● **Tujuan Tugas**
Salin kembali semua baris ini, tetapi ganti "Alles über LEDs" dengan "Rund um LEDs". Bagian lain tidak boleh diubah.

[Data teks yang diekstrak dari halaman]

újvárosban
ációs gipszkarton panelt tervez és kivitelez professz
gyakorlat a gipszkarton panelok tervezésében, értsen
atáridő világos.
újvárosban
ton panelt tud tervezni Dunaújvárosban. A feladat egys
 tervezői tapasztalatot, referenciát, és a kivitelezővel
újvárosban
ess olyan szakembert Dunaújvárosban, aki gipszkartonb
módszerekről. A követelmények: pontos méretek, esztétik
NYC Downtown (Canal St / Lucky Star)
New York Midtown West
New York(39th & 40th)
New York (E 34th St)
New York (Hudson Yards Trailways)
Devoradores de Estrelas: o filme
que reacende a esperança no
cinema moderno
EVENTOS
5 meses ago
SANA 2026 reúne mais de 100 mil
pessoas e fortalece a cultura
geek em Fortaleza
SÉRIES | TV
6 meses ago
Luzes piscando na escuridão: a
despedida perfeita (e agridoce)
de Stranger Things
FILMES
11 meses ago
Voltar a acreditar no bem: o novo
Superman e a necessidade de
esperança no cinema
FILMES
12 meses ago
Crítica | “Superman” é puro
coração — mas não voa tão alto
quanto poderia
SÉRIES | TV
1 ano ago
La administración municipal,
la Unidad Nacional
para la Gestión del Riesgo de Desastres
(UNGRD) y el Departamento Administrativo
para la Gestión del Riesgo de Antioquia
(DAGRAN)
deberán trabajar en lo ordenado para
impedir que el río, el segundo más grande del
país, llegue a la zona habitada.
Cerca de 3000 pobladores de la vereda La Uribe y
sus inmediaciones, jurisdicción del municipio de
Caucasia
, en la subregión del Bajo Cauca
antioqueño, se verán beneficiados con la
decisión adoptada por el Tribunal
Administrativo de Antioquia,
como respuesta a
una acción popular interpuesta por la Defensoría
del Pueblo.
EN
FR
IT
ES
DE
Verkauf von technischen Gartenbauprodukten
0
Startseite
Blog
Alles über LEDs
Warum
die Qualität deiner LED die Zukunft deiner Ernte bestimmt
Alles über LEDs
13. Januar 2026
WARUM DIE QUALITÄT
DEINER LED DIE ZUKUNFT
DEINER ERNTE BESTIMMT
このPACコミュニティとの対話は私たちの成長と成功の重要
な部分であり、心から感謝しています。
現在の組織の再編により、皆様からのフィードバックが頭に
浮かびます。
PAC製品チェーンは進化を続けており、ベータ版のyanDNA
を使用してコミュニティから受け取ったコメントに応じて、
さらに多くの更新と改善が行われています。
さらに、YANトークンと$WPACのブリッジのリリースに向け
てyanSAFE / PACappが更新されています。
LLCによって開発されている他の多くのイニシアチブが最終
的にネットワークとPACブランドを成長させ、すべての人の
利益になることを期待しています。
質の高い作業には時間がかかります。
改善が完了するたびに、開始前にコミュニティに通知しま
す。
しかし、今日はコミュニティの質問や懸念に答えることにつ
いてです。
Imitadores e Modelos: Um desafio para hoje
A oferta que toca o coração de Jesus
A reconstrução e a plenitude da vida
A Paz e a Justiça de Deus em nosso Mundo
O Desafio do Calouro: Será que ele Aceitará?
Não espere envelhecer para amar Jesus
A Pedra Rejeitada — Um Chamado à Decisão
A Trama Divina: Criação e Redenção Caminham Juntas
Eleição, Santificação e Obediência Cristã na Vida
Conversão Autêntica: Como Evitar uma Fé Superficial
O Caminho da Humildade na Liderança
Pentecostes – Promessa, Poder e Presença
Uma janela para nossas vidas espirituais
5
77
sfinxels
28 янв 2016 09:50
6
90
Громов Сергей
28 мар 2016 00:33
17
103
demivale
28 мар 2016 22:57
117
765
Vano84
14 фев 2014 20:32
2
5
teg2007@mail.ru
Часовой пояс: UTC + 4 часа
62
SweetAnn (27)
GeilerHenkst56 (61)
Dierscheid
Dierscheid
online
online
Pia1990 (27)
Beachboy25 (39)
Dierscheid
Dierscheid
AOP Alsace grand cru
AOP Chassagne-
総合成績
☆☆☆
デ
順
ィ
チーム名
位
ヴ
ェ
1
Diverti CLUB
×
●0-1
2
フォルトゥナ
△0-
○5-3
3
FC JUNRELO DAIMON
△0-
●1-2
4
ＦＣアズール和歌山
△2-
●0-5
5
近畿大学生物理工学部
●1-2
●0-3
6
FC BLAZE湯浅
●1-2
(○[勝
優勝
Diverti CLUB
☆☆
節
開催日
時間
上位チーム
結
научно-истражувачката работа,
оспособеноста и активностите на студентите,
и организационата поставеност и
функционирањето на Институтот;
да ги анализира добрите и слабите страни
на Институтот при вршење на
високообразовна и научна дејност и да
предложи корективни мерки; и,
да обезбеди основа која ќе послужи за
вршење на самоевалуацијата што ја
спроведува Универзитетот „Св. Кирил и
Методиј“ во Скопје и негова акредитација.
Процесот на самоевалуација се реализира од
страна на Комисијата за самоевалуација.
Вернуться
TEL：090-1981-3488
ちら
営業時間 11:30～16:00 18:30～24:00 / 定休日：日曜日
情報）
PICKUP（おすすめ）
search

● **Penyelesaian Tugas**
újvárosban
ációs gipszkarton panelt tervez és kivitelez professz
gyakorlat a gipszkarton panelok tervezésében, értsen
atáridő világos.
újvárosban
ton panelt tud tervezni Dunaújvárosban. A feladat egys
 tervezői tapasztalatot, referenciát, és a kivitelezővel
újvárosban
ess olyan szakembert Dunaújvárosban, aki gipszkartonb
módszerekről. A követelmények: pontos méretek, esztétik
NYC Downtown (Canal St / Lucky Star)
New York Midtown West
New York(39th & 40th)
New York (E 34th St)
New York (Hudson Yards Trailways)
Devoradores de Estrelas: o filme
que reacende a esperança no
cinema moderno
EVENTOS
5 meses ago
SANA 2026 reúne mais de 100 mil
pessoas e fortalece a cultura
geek em Fortaleza
SÉRIES | TV
6 meses ago
Luzes piscando na escuridão: a
despedida perfeita (e agridoce)
de Stranger Things
FILMES
11 meses ago
Voltar a acreditar no bem: o novo
Superman e a necessidade de
esperança no cinema
FILMES
12 meses ago
Crítica | “Superman” é puro
coração — mas não voa tão alto
quanto poderia
SÉRIES | TV
1 ano ago
La administración municipal,
la Unidad Nacional
para la Gestión del Riesgo de Desastres
(UNGRD) y el Departamento Administrativo
para la Gestión del Riesgo de Antioquia
(DAGRAN)
deberán trabajar en lo ordenado para
impedir que el río, el segundo más grande del
país, llegue a la zona habitada.
Cerca de 3000 pobladores de la vereda La Uribe y
sus inmediaciones, jurisdicción del municipio de
Caucasia
, en la subregión del Bajo Cauca
antioqueño, se verán beneficiados con la
decisión adoptada por el Tribunal
Administrativo de Antioquia,
como respuesta a
una acción popular interpuesta por la Defensoría
del Pueblo.
EN
FR
IT
ES
DE
Verkauf von technischen Gartenbauprodukten
0
Startseite
Blog
Rund um LEDs
Warum
die Qualität deiner LED die Zukunft deiner Ernte bestimmt
Rund um LEDs
13. Januar 2026
WARUM DIE QUALITÄT
DEINER LED DIE ZUKUNFT
DEINER ERNTE BESTIMMT
このPACコミュニティとの対話は私たちの成長と成功の重要
な部分であり、心から感謝しています。
現在の組織の再編により、皆様からのフィードバックが頭に
浮かびます。
PAC製品チェーンは進化を続けており、ベータ版のyanDNA
を使用してコミュニティから受け取ったコメントに応じて、
さらに多くの更新と改善が行われています。
さらに、YANトークンと$WPACのブリッジのリリースに向け
てyanSAFE / PACappが更新されています。
LLCによって開発されている他の多くのイニシアチブが最終
的にネットワークとPACブランドを成長させ、すべての人の
利益になることを期待しています。
質の高い作業には時間がかかります。
改善が完了するたびに、開始前にコミュニティに通知しま
す。
しかし、今日はコミュニティの質問や懸念に答えることにつ
いてです。
Imitadores e Modelos: Um desafio para hoje
A oferta que toca o coração de Jesus
A reconstrução e a plenitude da vida
A Paz e a Justiça de Deus em nosso Mundo
O Desafio do Calouro: Será que ele Aceitará?
Não espere envelhecer para amar Jesus
A Pedra Rejeitada — Um Chamado à Decisão
A Trama Divina: Criação e Redenção Caminham Juntas
Eleição, Santificação e Obediência Cristã na Vida
Conversão Autêntica: Como Evitar uma Fé Superficial
O Caminho da Humildade na Liderança
Pentecostes – Promessa, Poder e Presença
Uma janela para nossas vidas espirituais
5
77
sfinxels
28 янв 2016 09:50
6
90
Громов Сергей
28 мар 2016 00:33
17
103
demivale
28 мар 2016 22:57
117
765
Vano84
14 фев 2014 20:32
2
5
teg2007@mail.ru
Часовой пояс: UTC + 4 часа
62
SweetAnn (27)
GeilerHenkst56 (61)
Dierscheid
Dierscheid
online
online
Pia1990 (27)
Beachboy25 (39)
Dierscheid
Dierscheid
AOP Alsace grand cru
AOP Chassagne-
総合成績
☆☆☆
デ
順
ィ
チーム名
位
ヴ
ェ
1
Diverti CLUB
×
●0-1
2
フォルトゥナ
△0-
○5-3
3
FC JUNRELO DAIMON
△0-
●1-2
4
ＦＣアズール和歌山
△2-
●0-5
5
近畿大学生物理工学部
●1-2
●0-3
6
FC BLAZE湯浅
●1-2
(○[勝
優勝
Diverti CLUB
☆☆
節
開催日
時間
上位チーム
結
научно-истражувачката работа,
оспособеноста и активностите на студентите,
и организационата поставеност и
функционирањето на Институтот;
да ги анализира добрите и слабите страни
на Институтот при вршење на
високообразовна и научна дејност и да
предложи корективни мерки; и,
да обезбеди основа која ќе послужи за
вршење на самоевалуацијата што ја
спроведува Универзитетот „Св. Кирил и
Методиј“ во Скопје и негова акредитација.
Процесот на самоевалуација се реализира од
страна на Комисијата за самоевалуација.
Вернуться
TEL：090-1981-3488
ちら
営業時間 11:30～16:00 18:30～24:00 / 定休日：日曜日
情報）
PICKUP（おすすめ）
search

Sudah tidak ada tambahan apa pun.